本文抜粋:
——————————

重傷のにきびは中医学の皮膚科で『肺胃湿熱蘊結、感受毒邪、而発病』と考えられます。つまり飲食の不摂生や肥甘厚味を過食する等の原因で、肺や胃に身体に不要なドロドロして熱化したものがたまってしまい、そこに感染をおこして発病するという意味です。治療方法は『清肺胃湿熱、涼血解毒』(①肺胃の湿熱をとって、②血分に入った熱もさまし③毒邪をやっつける)です。
この3つの事を行うのに1種類の方剤ではたりません。また、硬くしこりになった部分には軟堅散結といって柔らかくして散らす働きのものも加えます。女性の場合、生理との関りがあるときは血の道を整えることが大切です。生理前ににきびが増える方も多いと思いますがイライラしたり、乳房の脹って痛むなどの症状を伴う時は『肝の疏泄機能が失調』しています。普通、逍遥散で改善しますが、怒りっぽい、目の充血、のぼせる、舌の色も赤いなど化熱が見られる時は加味逍遙散を服用します。

——————————

データセット:
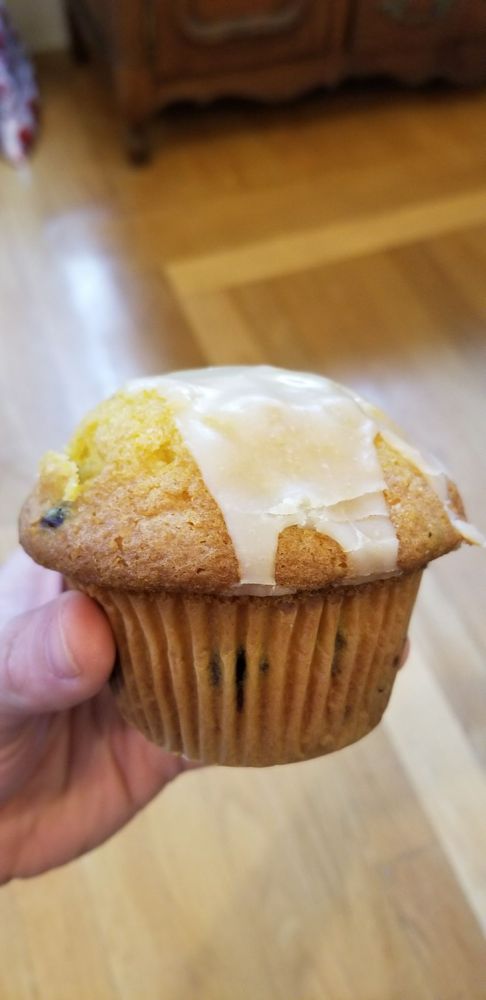
You are a GUI agent. You are given a task and a screenshot of the screen. Output one action in this format:
    pyautogui.click(x=<x>, y=<y>)
    Task: Click on the wooden floor
    This screenshot has width=486, height=1000.
    Given the screenshot: What is the action you would take?
    pyautogui.click(x=315, y=887)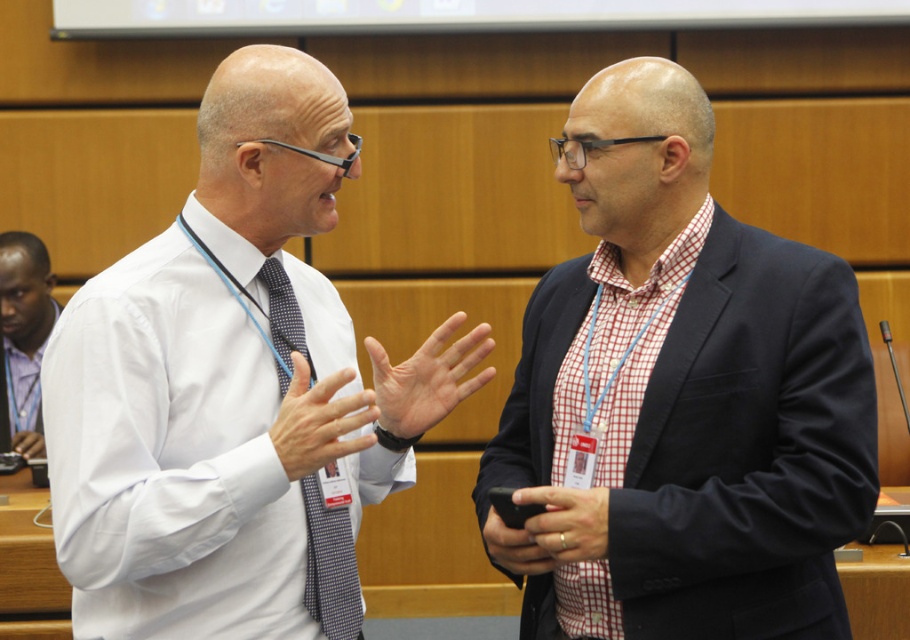
Can you confirm if red checkered shirt at center is smaller than purple checkered shirt at left?

Incorrect, red checkered shirt at center is not smaller in size than purple checkered shirt at left.

Is red checkered shirt at center wider than purple checkered shirt at left?

Correct, the width of red checkered shirt at center exceeds that of purple checkered shirt at left.

Which is in front, point (632, 484) or point (21, 243)?

Point (632, 484)

You are a GUI agent. You are given a task and a screenshot of the screen. Output one action in this format:
    pyautogui.click(x=<x>, y=<y>)
    Task: Click on the red checkered shirt at center
    The image size is (910, 640).
    Given the screenshot: What is the action you would take?
    pyautogui.click(x=681, y=397)

Who is taller, red checkered shirt at center or white shirt at center?

Standing taller between the two is red checkered shirt at center.

The height and width of the screenshot is (640, 910). What do you see at coordinates (681, 397) in the screenshot?
I see `red checkered shirt at center` at bounding box center [681, 397].

The width and height of the screenshot is (910, 640). I want to click on red checkered shirt at center, so [681, 397].

Does red checkered shirt at center have a lesser height compared to matte blue checkered tie at center?

Incorrect, red checkered shirt at center's height does not fall short of matte blue checkered tie at center's.

Can you confirm if red checkered shirt at center is positioned to the right of matte blue checkered tie at center?

Correct, you'll find red checkered shirt at center to the right of matte blue checkered tie at center.

This screenshot has height=640, width=910. Describe the element at coordinates (681, 397) in the screenshot. I see `red checkered shirt at center` at that location.

Image resolution: width=910 pixels, height=640 pixels. I want to click on red checkered shirt at center, so click(681, 397).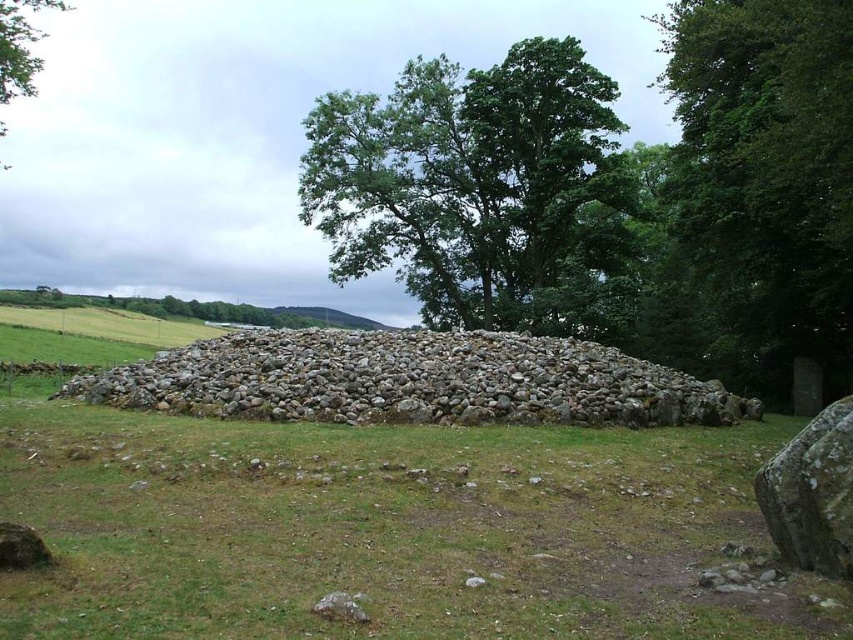
You are standing in the rural landscape looking at the gray stone pile at center and the green leafy tree at upper left. Which object is positioned higher up in the image?

The green leafy tree at upper left is positioned higher up in the image than the gray stone pile at center.

You are planning to place a small garden statue that requires a base wider than the gray stone pile at center. Can the base of the statue be placed on the green leafy tree at right?

The green leafy tree at right is larger in size than the gray stone pile at center, but trees cannot support heavy bases. Therefore, the statue cannot be placed there.

You are standing in the rural landscape looking at the green leafy tree at right and the gray stone pile at center. Which object is positioned higher relative to the other?

The green leafy tree at right is located above the gray stone pile at center, so it is positioned higher.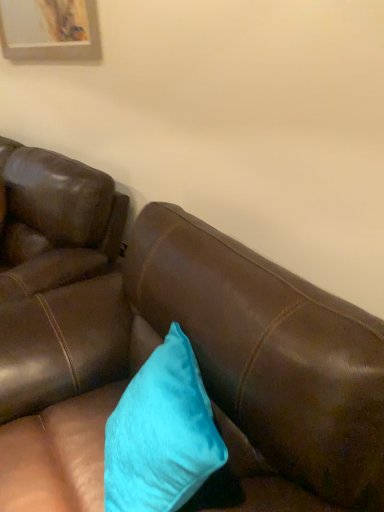
Image resolution: width=384 pixels, height=512 pixels. Describe the element at coordinates (201, 371) in the screenshot. I see `brown leather couch at center` at that location.

Find the location of a particular element. The width and height of the screenshot is (384, 512). brown leather couch at center is located at coordinates (201, 371).

In the scene shown: Measure the distance between point (21,459) and camera.

Point (21,459) is 3.69 feet away from camera.

Describe the element at coordinates (161, 434) in the screenshot. I see `turquoise velvet pillow at center` at that location.

This screenshot has width=384, height=512. Identify the location of turquoise velvet pillow at center. (161, 434).

Identify the location of brown leather couch at center. Image resolution: width=384 pixels, height=512 pixels. (201, 371).

Considering the relative positions of turquoise velvet pillow at center and brown leather couch at center in the image provided, is turquoise velvet pillow at center to the right of brown leather couch at center from the viewer's perspective?

Indeed, turquoise velvet pillow at center is positioned on the right side of brown leather couch at center.

Is turquoise velvet pillow at center positioned before brown leather couch at center?

No, turquoise velvet pillow at center is further to the viewer.

Is point (156, 443) less distant than point (46, 493)?

Yes, point (156, 443) is closer to viewer.

From the image's perspective, does turquoise velvet pillow at center appear higher than brown leather couch at center?

Yes, from the image's perspective, turquoise velvet pillow at center is on top of brown leather couch at center.

From a real-world perspective, between turquoise velvet pillow at center and brown leather couch at center, who is vertically lower?

From a 3D spatial view, brown leather couch at center is below.

Does turquoise velvet pillow at center have a lesser width compared to brown leather couch at center?

Yes.

Is turquoise velvet pillow at center taller than brown leather couch at center?

Incorrect, the height of turquoise velvet pillow at center is not larger of that of brown leather couch at center.

Can you confirm if turquoise velvet pillow at center is bigger than brown leather couch at center?

No, turquoise velvet pillow at center is not bigger than brown leather couch at center.

Is turquoise velvet pillow at center located outside brown leather couch at center?

No, turquoise velvet pillow at center is not entirely external to brown leather couch at center.

Is turquoise velvet pillow at center directly adjacent to brown leather couch at center?

There is a gap between turquoise velvet pillow at center and brown leather couch at center.

Is turquoise velvet pillow at center oriented towards brown leather couch at center?

Yes, turquoise velvet pillow at center is oriented towards brown leather couch at center.

How different are the orientations of turquoise velvet pillow at center and brown leather couch at center in degrees?

19.5 degrees.

Find the location of a particular element. pillow behind the brown leather couch at center is located at coordinates (161, 434).

Consider the image. Which is more to the left, brown leather couch at center or turquoise velvet pillow at center?

From the viewer's perspective, brown leather couch at center appears more on the left side.

Considering the relative positions of brown leather couch at center and turquoise velvet pillow at center in the image provided, is brown leather couch at center behind turquoise velvet pillow at center?

No, the depth of brown leather couch at center is less than that of turquoise velvet pillow at center.

Considering the positions of point (127, 331) and point (161, 447), is point (127, 331) closer or farther from the camera than point (161, 447)?

Point (127, 331).

From the image's perspective, between brown leather couch at center and turquoise velvet pillow at center, which one is located above?

From the image's view, turquoise velvet pillow at center is above.

From a real-world perspective, which is physically below, brown leather couch at center or turquoise velvet pillow at center?

From a 3D spatial view, brown leather couch at center is below.

Which object is thinner, brown leather couch at center or turquoise velvet pillow at center?

With smaller width is turquoise velvet pillow at center.

Looking at this image, is brown leather couch at center taller or shorter than turquoise velvet pillow at center?

Clearly, brown leather couch at center is taller compared to turquoise velvet pillow at center.

Which of these two, brown leather couch at center or turquoise velvet pillow at center, is bigger?

Bigger between the two is brown leather couch at center.

Is brown leather couch at center located outside turquoise velvet pillow at center?

brown leather couch at center lies outside turquoise velvet pillow at center's area.

Are brown leather couch at center and turquoise velvet pillow at center beside each other?

No.

Is brown leather couch at center facing towards turquoise velvet pillow at center?

Yes, brown leather couch at center faces towards turquoise velvet pillow at center.

This screenshot has width=384, height=512. In order to click on pillow behind the brown leather couch at center in this screenshot , I will do `click(161, 434)`.

I want to click on studio couch that is on the left side of turquoise velvet pillow at center, so click(201, 371).

Locate an element on the screen. This screenshot has height=512, width=384. pillow above the brown leather couch at center (from the image's perspective) is located at coordinates (161, 434).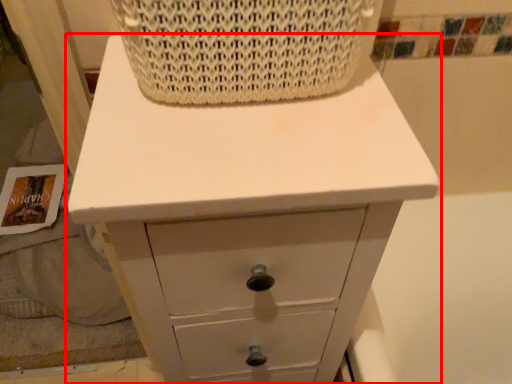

——————————

作業内容:
1. 本文の「重傷のにきびは中医学の皮膚科」から「し③毒邪をやっつける)です。」まで(その語句を含む)を、一字一句そのまま書き写してください。
2. 本文によると、怒りっぽい、目の充血などの化熱が見られる時に服用するものは何ですか。
3. 次の(a)〜(c)が本文の内容と一致するかどうか、それぞれ「はい」か「いいえ」で答え、判断の根拠となる本文の語句をそのまま引用してください。
(a) 硬くしこりになった部分には、柔らかくして散らす働きのものを加える。
(b) 3つの事を行うには1種類の方剤で足りる。
(c) 生理前にイライラや乳房の脹って痛む症状を伴う時は、肝の疏泄機能が失調している。
データは本文とは別個の資料です。

解答:
1.
重傷のにきびは中医学の皮膚科で『肺胃湿熱蘊結、感受毒邪、而発病』と考えられます。つまり飲食の不摂生や肥甘厚味を過食する等の原因で、肺や胃に身体に不要なドロドロして熱化したものがたまってしまい、そこに感染をおこして発病するという意味です。治療方法は『清肺胃湿熱、涼血解毒』(①肺胃の湿熱をとって、②血分に入った熱もさまし③毒邪をやっつける)です。

2. 加味逍遙散です。

3.
(a) はい。「硬くしこりになった部分には軟堅散結といって柔らかくして散らす働きのものも加えます」
(b) いいえ。「この3つの事を行うのに1種類の方剤ではたりません」
(c) はい。「イライラしたり、乳房の脹って痛むなどの症状を伴う時は『肝の疏泄機能が失調』しています」